SMOKING BANS mean Healthier Children
- 700 million children - almost half the world's children - breathe air polluted by tobacco smoke.
- An authoritative study, published by Bristol University's Institute of Child Life and Health, says that the babies of women who smoke during pregnancy are 4 times as likely to suffer Sudden Infant Death Syndrome.
- A McMaster University Study correlates smoking during pregnancy and Sudden Infant Death Syndrome.
- Research from Michigan State University in the USA and The David Hide Asthma and Allergy Research Centre in the UK show that the smoking habits of mothers during pregnancy increase asthma risks in some children.
- A Yale University study shows that teenagers who smoke, or whose mothers smoked in pregnancy, have a higher risk of hearing problems and more trouble understanding what is being said.
- A California, USA study found that smoke toxins in cars can reach levels twice those previously believed and 60 times greater than those found in smoke-free homes. California has banned smoking in cars with children as passengers.
- Smoking and alcohol can damage sperm, passing on altered genes to babies.
- Dr. Shakira Franco Suglia of the Harvard School of Public Health reported that children living in neighborhoods with high levels of air pollution, or who were affected by parental smoking, scored lower on memory and intelligence tests than children living in places with clean air.
- Children regularly exposed to secondhand smoke have more than triple the risk of lung cancer as well as higher risks of other respiratory problems later in life.
SMOKING BANS means better Working Environments
- Within only two months of the smoking ban in Scotland, bar workers reported almost 33% less respiratory and other illnesses.
- Non-smoking barmen in Ireland reported statistically significant improvements in measured pulmonary function tests and significant reductions in self-reported symptoms.

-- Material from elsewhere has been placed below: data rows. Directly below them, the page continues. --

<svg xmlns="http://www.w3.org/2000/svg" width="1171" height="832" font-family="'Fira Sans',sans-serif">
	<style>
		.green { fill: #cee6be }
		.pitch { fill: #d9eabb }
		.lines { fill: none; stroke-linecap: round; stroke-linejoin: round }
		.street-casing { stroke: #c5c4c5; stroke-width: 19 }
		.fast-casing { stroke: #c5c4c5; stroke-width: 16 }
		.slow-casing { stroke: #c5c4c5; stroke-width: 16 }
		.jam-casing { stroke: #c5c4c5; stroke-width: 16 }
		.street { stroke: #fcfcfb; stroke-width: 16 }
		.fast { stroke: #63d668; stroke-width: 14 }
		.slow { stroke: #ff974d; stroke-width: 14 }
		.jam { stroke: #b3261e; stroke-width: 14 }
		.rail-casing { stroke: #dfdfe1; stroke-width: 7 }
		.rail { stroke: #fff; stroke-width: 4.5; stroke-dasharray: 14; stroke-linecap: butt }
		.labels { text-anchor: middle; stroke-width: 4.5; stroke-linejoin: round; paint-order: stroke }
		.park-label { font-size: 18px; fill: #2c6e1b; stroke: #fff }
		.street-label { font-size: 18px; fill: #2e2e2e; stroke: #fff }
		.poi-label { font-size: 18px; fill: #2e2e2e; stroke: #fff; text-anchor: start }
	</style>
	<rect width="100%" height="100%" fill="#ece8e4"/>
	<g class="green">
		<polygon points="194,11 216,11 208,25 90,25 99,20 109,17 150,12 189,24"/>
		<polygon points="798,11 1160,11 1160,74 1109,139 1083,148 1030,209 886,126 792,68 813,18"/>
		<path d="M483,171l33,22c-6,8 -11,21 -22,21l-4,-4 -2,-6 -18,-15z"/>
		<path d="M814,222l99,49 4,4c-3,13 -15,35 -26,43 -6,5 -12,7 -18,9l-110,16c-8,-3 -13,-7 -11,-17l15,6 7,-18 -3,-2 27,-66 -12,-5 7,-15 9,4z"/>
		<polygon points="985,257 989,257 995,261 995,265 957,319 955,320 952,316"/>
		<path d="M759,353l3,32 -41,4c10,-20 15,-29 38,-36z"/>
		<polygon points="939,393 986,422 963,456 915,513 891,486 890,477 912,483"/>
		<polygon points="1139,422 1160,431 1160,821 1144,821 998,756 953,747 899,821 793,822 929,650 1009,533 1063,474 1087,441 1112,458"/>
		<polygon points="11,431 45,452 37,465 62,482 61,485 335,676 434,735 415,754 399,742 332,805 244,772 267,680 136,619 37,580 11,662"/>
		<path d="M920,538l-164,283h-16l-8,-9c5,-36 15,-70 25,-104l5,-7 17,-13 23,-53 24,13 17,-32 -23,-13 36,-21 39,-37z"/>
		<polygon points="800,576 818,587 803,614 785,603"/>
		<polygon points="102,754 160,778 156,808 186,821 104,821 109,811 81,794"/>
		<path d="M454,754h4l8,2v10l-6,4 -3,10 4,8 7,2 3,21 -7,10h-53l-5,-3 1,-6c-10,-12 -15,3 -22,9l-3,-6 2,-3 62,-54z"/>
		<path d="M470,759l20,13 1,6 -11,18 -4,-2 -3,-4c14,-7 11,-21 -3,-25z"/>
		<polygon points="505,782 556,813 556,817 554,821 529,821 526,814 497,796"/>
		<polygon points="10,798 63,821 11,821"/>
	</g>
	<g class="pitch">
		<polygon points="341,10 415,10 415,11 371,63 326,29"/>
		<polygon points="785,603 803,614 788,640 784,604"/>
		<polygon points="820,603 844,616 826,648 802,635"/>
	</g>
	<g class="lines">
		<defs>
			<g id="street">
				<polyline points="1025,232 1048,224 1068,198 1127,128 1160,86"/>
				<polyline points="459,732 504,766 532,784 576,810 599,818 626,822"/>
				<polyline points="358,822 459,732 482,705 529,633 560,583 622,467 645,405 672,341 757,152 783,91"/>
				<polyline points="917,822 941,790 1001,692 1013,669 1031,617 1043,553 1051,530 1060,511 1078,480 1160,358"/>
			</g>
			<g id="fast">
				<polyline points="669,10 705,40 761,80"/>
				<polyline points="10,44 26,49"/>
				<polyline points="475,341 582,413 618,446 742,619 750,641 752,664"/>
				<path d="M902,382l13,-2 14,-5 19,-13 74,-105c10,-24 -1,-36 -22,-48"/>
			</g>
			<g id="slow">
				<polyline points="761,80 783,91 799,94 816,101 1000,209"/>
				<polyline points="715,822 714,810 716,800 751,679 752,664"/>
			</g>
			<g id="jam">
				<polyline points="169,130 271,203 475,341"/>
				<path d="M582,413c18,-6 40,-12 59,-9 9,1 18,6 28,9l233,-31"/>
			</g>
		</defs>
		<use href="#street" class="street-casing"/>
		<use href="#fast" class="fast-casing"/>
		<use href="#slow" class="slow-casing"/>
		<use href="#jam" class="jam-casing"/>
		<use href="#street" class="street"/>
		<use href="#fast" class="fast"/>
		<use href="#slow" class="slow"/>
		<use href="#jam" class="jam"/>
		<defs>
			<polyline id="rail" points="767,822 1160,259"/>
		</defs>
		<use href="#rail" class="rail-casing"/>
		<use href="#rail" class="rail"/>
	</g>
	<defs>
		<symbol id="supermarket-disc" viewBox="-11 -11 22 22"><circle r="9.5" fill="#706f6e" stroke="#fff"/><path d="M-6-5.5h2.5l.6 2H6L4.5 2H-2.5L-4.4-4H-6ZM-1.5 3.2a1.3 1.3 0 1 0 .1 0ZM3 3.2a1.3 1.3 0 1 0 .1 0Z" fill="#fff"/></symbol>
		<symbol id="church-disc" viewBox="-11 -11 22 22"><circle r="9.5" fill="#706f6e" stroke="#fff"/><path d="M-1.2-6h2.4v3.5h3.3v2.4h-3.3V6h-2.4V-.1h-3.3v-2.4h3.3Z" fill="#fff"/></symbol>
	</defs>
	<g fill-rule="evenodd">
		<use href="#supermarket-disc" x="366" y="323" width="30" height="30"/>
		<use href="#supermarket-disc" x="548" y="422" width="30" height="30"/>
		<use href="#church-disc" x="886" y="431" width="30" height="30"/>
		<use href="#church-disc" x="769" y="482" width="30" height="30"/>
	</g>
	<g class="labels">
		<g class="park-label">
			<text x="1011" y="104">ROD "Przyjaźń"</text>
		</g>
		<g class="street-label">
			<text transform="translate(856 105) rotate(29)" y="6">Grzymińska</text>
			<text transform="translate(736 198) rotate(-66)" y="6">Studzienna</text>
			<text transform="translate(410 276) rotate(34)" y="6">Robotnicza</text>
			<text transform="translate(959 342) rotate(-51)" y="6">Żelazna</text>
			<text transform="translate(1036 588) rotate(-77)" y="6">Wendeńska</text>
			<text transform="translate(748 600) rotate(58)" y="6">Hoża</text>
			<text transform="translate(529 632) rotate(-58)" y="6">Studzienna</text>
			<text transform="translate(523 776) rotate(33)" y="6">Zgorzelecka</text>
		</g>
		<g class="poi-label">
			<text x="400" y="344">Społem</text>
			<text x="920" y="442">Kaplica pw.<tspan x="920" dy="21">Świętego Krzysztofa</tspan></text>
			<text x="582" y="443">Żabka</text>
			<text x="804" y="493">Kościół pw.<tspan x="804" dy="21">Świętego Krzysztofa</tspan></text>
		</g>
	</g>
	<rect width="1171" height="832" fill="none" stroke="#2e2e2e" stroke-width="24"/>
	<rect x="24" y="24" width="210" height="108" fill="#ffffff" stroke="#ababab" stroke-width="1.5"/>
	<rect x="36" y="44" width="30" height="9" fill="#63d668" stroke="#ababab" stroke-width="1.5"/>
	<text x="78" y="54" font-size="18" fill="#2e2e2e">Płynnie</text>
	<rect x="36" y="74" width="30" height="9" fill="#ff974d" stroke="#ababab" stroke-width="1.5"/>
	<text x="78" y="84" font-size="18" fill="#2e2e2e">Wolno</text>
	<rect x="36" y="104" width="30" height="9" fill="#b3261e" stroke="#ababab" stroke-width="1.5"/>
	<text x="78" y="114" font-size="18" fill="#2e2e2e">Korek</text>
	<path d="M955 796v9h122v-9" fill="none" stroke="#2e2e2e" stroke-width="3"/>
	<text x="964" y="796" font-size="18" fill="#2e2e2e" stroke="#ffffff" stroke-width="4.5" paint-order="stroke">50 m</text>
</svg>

- Restaurant workers exposed to tobacco smoke on the job were more likely to have a detectable level of the potent carcinogenic NNK than those who were not.
- Nonsmokers exposed to secondhand smoke have a 20% higher risk of lung cancer.
- The number of staff exposed to harmful levels of second hand smoke fell by 95% after the smoking ban in Scotland.
- A ban on smoking in public places in Ireland saw an 83% reduction in air pollution in pubs.
SMOKING BANS are Good for Business
- Since the public smoking ban in Great Britain, 70% of the businesses reported a neutral or positive effect.
- 59% of the South African restaurants surveyed reported no change in revenue as a result of the smoking ban, while 22% of restaurants reported an increase.
- In the five years since it has gone non-smoking, Aeroflot airline’s passenger flow increased by 15%, and in flights to the US, the increase was 25%.
- In his annual report, UK Chief Medical Officer Liam Donaldson said a public smoking ban would save an estimated £2.7 billion: £680 million saved by having a healthier and more efficient workforce; £140 million saved through fewer sick days; £430 million saved from productivity loss from smoking on the job; £100 million saved from clean up costs related to cigarette smoking.